**WHAT TO DO**
Please print every record that follows, keeping each one exactly as it is.

**THE DATA**

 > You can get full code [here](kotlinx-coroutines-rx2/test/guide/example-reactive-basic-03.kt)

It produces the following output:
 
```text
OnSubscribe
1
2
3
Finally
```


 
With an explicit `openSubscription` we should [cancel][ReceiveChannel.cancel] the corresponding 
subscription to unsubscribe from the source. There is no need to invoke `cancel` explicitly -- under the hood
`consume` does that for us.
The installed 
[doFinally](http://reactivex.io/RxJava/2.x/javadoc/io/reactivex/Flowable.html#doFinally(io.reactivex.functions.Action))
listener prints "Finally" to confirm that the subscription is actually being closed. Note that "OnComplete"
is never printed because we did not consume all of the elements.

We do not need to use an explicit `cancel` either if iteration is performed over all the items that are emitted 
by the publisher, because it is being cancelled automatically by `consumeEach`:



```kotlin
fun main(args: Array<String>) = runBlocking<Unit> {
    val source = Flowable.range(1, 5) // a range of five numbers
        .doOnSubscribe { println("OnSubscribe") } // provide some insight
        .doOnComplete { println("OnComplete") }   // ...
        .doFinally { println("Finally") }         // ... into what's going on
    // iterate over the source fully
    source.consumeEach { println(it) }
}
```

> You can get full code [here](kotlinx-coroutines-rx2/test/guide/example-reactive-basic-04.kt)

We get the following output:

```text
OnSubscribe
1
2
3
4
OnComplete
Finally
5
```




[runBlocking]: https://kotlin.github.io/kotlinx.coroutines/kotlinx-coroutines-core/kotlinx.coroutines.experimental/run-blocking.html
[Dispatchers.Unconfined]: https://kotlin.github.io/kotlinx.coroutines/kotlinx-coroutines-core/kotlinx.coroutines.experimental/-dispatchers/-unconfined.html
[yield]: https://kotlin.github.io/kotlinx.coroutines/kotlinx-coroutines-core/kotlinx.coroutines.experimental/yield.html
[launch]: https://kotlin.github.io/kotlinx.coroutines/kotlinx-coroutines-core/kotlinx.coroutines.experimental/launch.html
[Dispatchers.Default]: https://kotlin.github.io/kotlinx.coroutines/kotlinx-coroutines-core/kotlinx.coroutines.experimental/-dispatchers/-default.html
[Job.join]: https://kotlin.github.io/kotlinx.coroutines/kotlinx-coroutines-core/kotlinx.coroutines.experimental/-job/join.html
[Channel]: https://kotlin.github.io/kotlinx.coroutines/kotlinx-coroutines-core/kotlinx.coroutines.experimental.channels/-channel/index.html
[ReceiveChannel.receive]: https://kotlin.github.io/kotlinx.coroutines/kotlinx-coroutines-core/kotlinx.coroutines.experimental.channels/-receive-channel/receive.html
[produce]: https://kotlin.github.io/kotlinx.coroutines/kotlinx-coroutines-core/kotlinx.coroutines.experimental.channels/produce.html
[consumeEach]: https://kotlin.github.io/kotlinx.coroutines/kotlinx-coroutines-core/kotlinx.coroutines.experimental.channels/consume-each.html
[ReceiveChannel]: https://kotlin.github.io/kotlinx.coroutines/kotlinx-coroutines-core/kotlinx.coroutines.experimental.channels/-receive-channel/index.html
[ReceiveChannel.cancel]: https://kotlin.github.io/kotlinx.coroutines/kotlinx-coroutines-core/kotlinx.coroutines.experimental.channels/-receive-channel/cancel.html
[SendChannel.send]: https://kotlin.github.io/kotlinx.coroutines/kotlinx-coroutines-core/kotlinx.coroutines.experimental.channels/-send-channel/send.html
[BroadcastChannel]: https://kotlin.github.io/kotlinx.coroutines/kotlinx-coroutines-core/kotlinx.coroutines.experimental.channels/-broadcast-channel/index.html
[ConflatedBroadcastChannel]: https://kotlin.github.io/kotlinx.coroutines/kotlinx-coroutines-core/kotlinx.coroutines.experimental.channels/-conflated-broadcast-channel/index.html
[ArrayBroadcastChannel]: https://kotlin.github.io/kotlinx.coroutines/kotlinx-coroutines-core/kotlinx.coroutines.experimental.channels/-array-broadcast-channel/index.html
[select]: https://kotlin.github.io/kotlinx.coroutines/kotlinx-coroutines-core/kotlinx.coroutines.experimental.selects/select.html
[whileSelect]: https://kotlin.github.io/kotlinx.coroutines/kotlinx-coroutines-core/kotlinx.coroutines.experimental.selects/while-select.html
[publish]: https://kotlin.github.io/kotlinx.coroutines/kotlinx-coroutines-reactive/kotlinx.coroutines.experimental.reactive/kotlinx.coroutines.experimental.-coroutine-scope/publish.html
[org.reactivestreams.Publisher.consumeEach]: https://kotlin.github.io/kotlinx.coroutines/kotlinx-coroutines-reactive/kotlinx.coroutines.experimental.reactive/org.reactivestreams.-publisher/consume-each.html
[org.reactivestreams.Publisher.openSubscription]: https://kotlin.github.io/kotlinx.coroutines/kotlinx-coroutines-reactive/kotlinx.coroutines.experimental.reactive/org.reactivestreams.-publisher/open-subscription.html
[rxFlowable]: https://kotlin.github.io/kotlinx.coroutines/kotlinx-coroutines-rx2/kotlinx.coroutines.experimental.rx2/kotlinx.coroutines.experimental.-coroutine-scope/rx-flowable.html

**RESULT OF THIS TASK**
 > You can get full code [here](kotlinx-coroutines-rx2/test/guide/example-reactive-basic-03.kt)

It produces the following output:
 
```text
OnSubscribe
1
2
3
Finally
```


 
With an explicit `openSubscription` we should [cancel][ReceiveChannel.cancel] the corresponding 
subscription to unsubscribe from the source. There is no need to invoke `cancel` explicitly -- under the hood
`consume` does that for us.
The installed 
[doFinally](http://reactivex.io/RxJava/2.x/javadoc/io/reactivex/Flowable.html#doFinally(io.reactivex.functions.Action))
listener prints "Finally" to confirm that the subscription is actually being closed. Note that "OnComplete"
is never printed because we did not consume all of the elements.

We do not need to use an explicit `cancel` either if iteration is performed over all the items that are emitted 
by the publisher, because it is being cancelled automatically by `consumeEach`:



```kotlin
fun main(args: Array<String>) = runBlocking<Unit> {
    val source = Flowable.range(1, 5) // a range of five numbers
        .doOnSubscribe { println("OnSubscribe") } // provide some insight
        .doOnComplete { println("OnComplete") }   // ...
        .doFinally { println("Finally") }         // ... into what's going on
    // iterate over the source fully
    source.consumeEach { println(it) }
}
```

> You can get full code [here](kotlinx-coroutines-rx2/test/guide/example-reactive-basic-04.kt)

We get the following output:

```text
OnSubscribe
1
2
3
4
OnComplete
Finally
5
```




[runBlocking]: https://kotlin.github.io/kotlinx.coroutines/kotlinx-coroutines-core/kotlinx.coroutines.experimental/run-blocking.html
[Dispatchers.Unconfined]: https://kotlin.github.io/kotlinx.coroutines/kotlinx-coroutines-core/kotlinx.coroutines.experimental/-dispatchers/-unconfined.html
[yield]: https://kotlin.github.io/kotlinx.coroutines/kotlinx-coroutines-core/kotlinx.coroutines.experimental/yield.html
[launch]: https://kotlin.github.io/kotlinx.coroutines/kotlinx-coroutines-core/kotlinx.coroutines.experimental/launch.html
[Dispatchers.Default]: https://kotlin.github.io/kotlinx.coroutines/kotlinx-coroutines-core/kotlinx.coroutines.experimental/-dispatchers/-default.html
[Job.join]: https://kotlin.github.io/kotlinx.coroutines/kotlinx-coroutines-core/kotlinx.coroutines.experimental/-job/join.html
[Channel]: https://kotlin.github.io/kotlinx.coroutines/kotlinx-coroutines-core/kotlinx.coroutines.experimental.channels/-channel/index.html
[ReceiveChannel.receive]: https://kotlin.github.io/kotlinx.coroutines/kotlinx-coroutines-core/kotlinx.coroutines.experimental.channels/-receive-channel/receive.html
[produce]: https://kotlin.github.io/kotlinx.coroutines/kotlinx-coroutines-core/kotlinx.coroutines.experimental.channels/produce.html
[consumeEach]: https://kotlin.github.io/kotlinx.coroutines/kotlinx-coroutines-core/kotlinx.coroutines.experimental.channels/consume-each.html
[ReceiveChannel]: https://kotlin.github.io/kotlinx.coroutines/kotlinx-coroutines-core/kotlinx.coroutines.experimental.channels/-receive-channel/index.html
[ReceiveChannel.cancel]: https://kotlin.github.io/kotlinx.coroutines/kotlinx-coroutines-core/kotlinx.coroutines.experimental.channels/-receive-channel/cancel.html
[SendChannel.send]: https://kotlin.github.io/kotlinx.coroutines/kotlinx-coroutines-core/kotlinx.coroutines.experimental.channels/-send-channel/send.html
[BroadcastChannel]: https://kotlin.github.io/kotlinx.coroutines/kotlinx-coroutines-core/kotlinx.coroutines.experimental.channels/-broadcast-channel/index.html
[ConflatedBroadcastChannel]: https://kotlin.github.io/kotlinx.coroutines/kotlinx-coroutines-core/kotlinx.coroutines.experimental.channels/-conflated-broadcast-channel/index.html
[ArrayBroadcastChannel]: https://kotlin.github.io/kotlinx.coroutines/kotlinx-coroutines-core/kotlinx.coroutines.experimental.channels/-array-broadcast-channel/index.html
[select]: https://kotlin.github.io/kotlinx.coroutines/kotlinx-coroutines-core/kotlinx.coroutines.experimental.selects/select.html
[whileSelect]: https://kotlin.github.io/kotlinx.coroutines/kotlinx-coroutines-core/kotlinx.coroutines.experimental.selects/while-select.html
[publish]: https://kotlin.github.io/kotlinx.coroutines/kotlinx-coroutines-reactive/kotlinx.coroutines.experimental.reactive/kotlinx.coroutines.experimental.-coroutine-scope/publish.html
[org.reactivestreams.Publisher.consumeEach]: https://kotlin.github.io/kotlinx.coroutines/kotlinx-coroutines-reactive/kotlinx.coroutines.experimental.reactive/org.reactivestreams.-publisher/consume-each.html
[org.reactivestreams.Publisher.openSubscription]: https://kotlin.github.io/kotlinx.coroutines/kotlinx-coroutines-reactive/kotlinx.coroutines.experimental.reactive/org.reactivestreams.-publisher/open-subscription.html
[rxFlowable]: https://kotlin.github.io/kotlinx.coroutines/kotlinx-coroutines-rx2/kotlinx.coroutines.experimental.rx2/kotlinx.coroutines.experimental.-coroutine-scope/rx-flowable.html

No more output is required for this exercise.